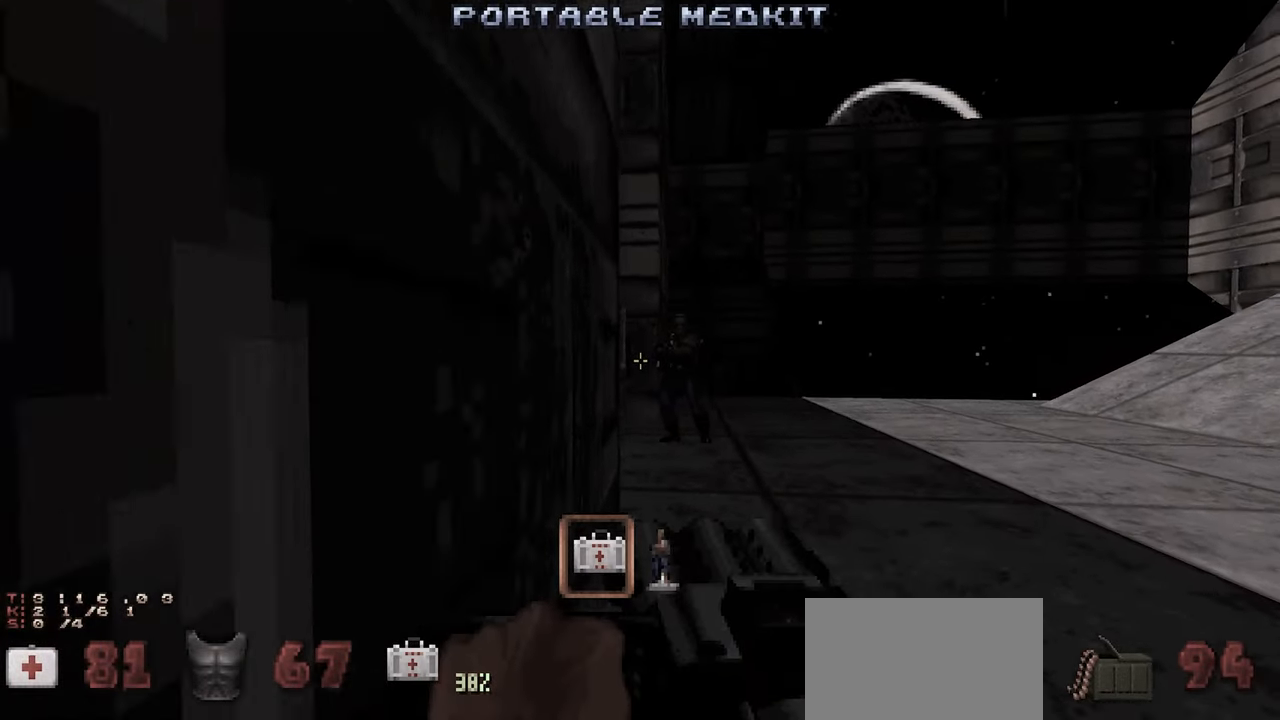
{"keys": ["w"], "mouse": [], "mouse_move": "still", "events": [[500, "w", "down"]]}
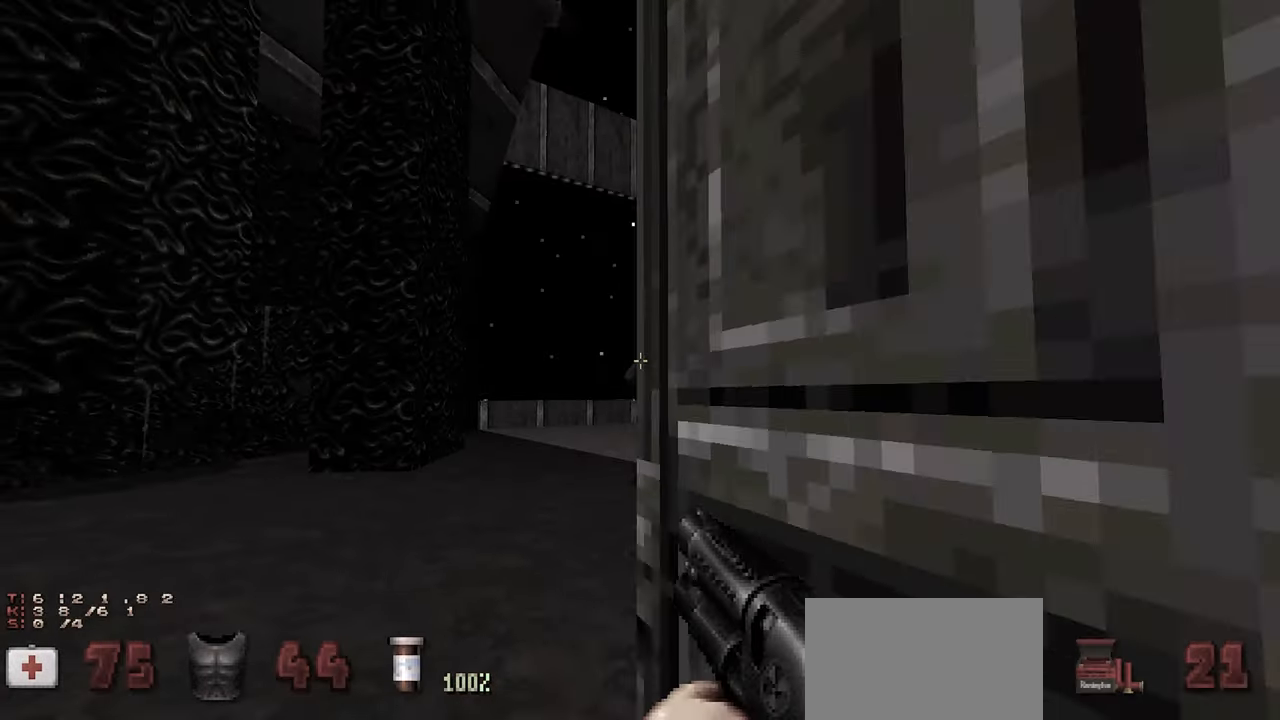
{"keys": [], "mouse": [], "mouse_move": "still", "events": [[83, "w", "up"], [233, "d", "down"], [367, "d", "up"]]}
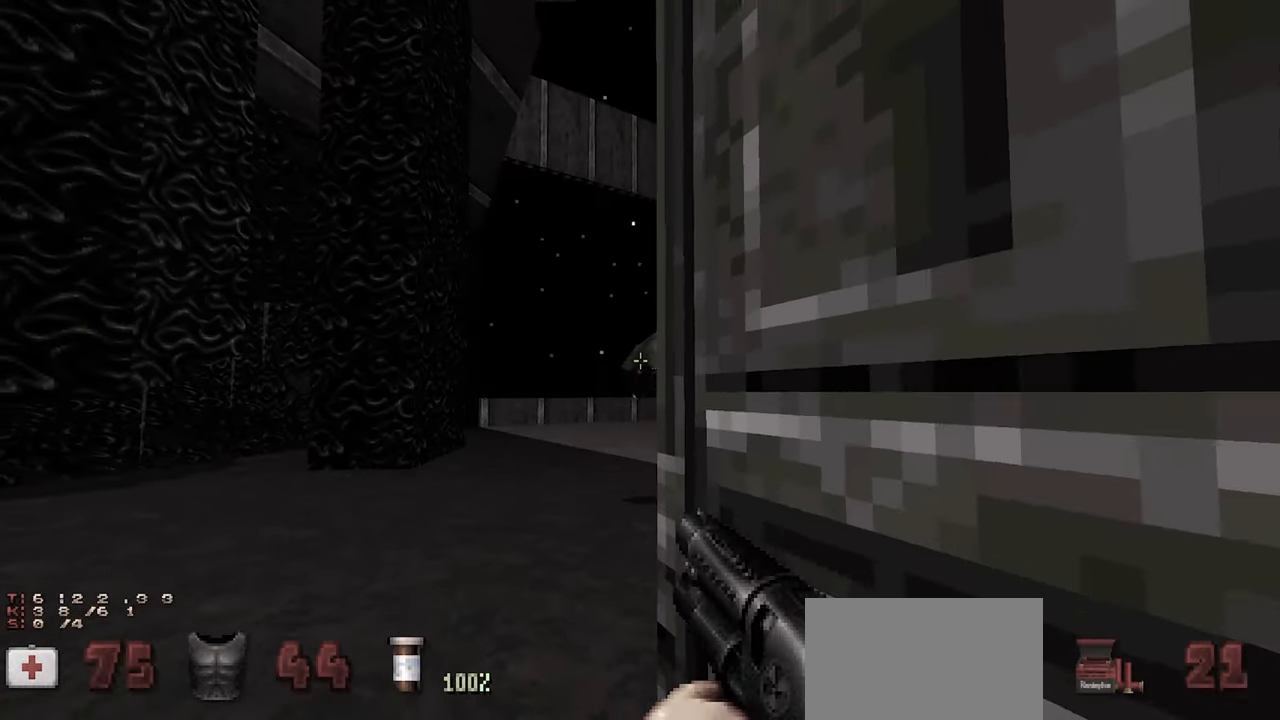
{"keys": [], "mouse": [], "mouse_move": "left", "events": [[150, "d", "down"], [200, "d", "up"]]}
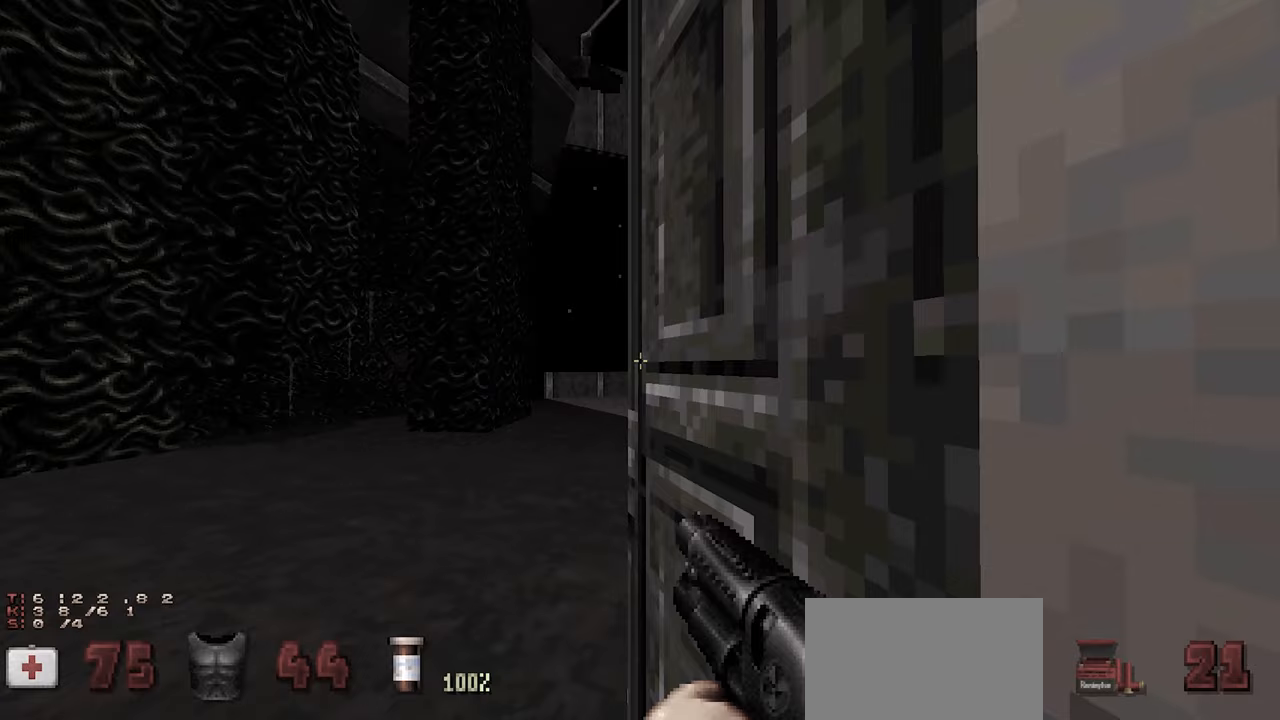
{"keys": [], "mouse": [], "mouse_move": "left", "events": []}
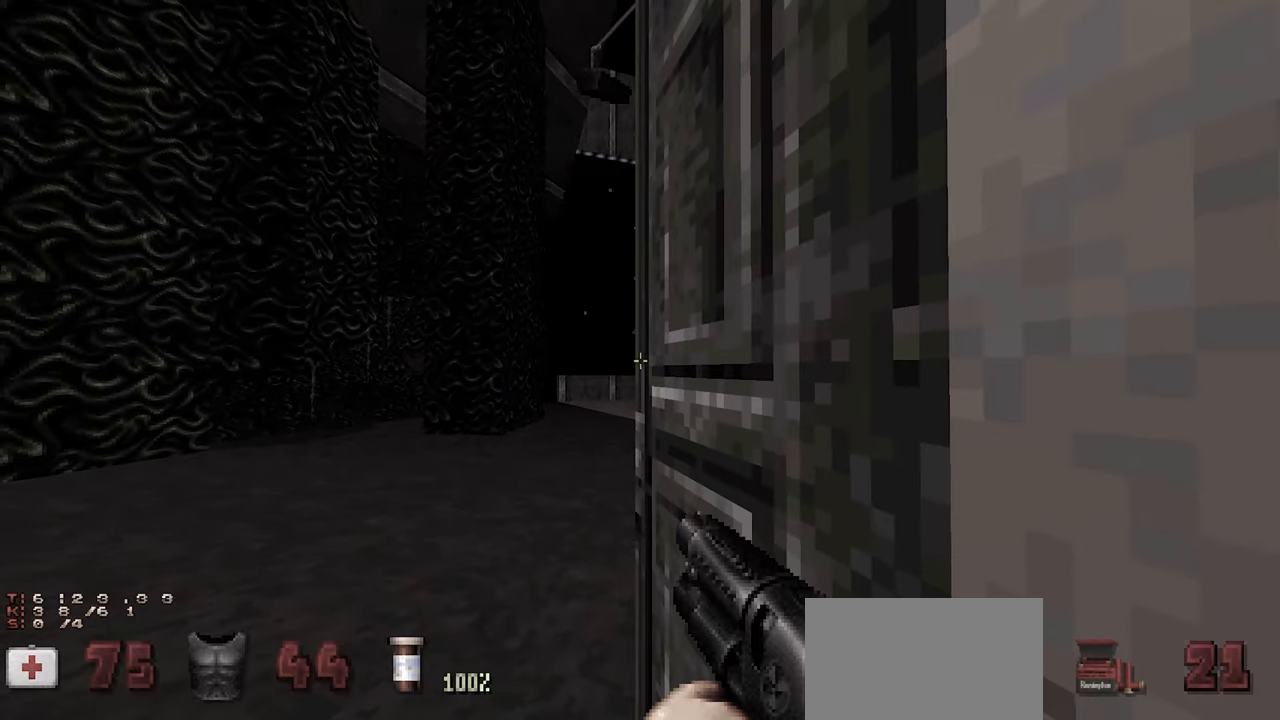
{"keys": [], "mouse": [], "mouse_move": "still", "events": [[33, "w", "down"], [133, "w", "up"], [283, "d", "down"], [467, "d", "up"]]}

■ TASK STATEMENT
Would you please copy all lines in the data that contain the word "still"?

■ SOLUTION FOR THIS TASK
{"keys": ["w"], "mouse": [], "mouse_move": "still", "events": [[500, "w", "down"]]}
{"keys": [], "mouse": [], "mouse_move": "still", "events": [[83, "w", "up"], [233, "d", "down"], [367, "d", "up"]]}
{"keys": [], "mouse": [], "mouse_move": "still", "events": [[33, "w", "down"], [133, "w", "up"], [283, "d", "down"], [467, "d", "up"]]}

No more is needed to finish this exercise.